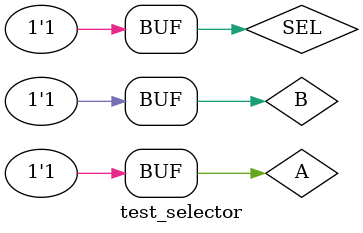
<source format=v>
`timescale 1ns / 1ps

module test_selector();

wire Q;
reg A;
reg B;
reg SEL;
selector CUT (A, B, SEL, Q);

initial begin
    A=0; B=0; SEL=0; #100;
    A=0; B=0; SEL=1; #100;
    A=0; B=1; SEL=0; #100;
    A=0; B=1; SEL=1; #100;
    A=1; B=0; SEL=0; #100;
    A=1; B=0; SEL=1; #100;
    A=1; B=1; SEL=0; #100;
    A=1; B=1; SEL=1; #100;
end 
    
endmodule 
</source>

++++

Your copy must match the records above word for word and contain no pictures.

<source format=v>
`timescale 1ns / 1ps

module test_selector();

wire Q;
reg A;
reg B;
reg SEL;
selector CUT (A, B, SEL, Q);

initial begin
    A=0; B=0; SEL=0; #100;
    A=0; B=0; SEL=1; #100;
    A=0; B=1; SEL=0; #100;
    A=0; B=1; SEL=1; #100;
    A=1; B=0; SEL=0; #100;
    A=1; B=0; SEL=1; #100;
    A=1; B=1; SEL=0; #100;
    A=1; B=1; SEL=1; #100;
end 
    
endmodule 
</source>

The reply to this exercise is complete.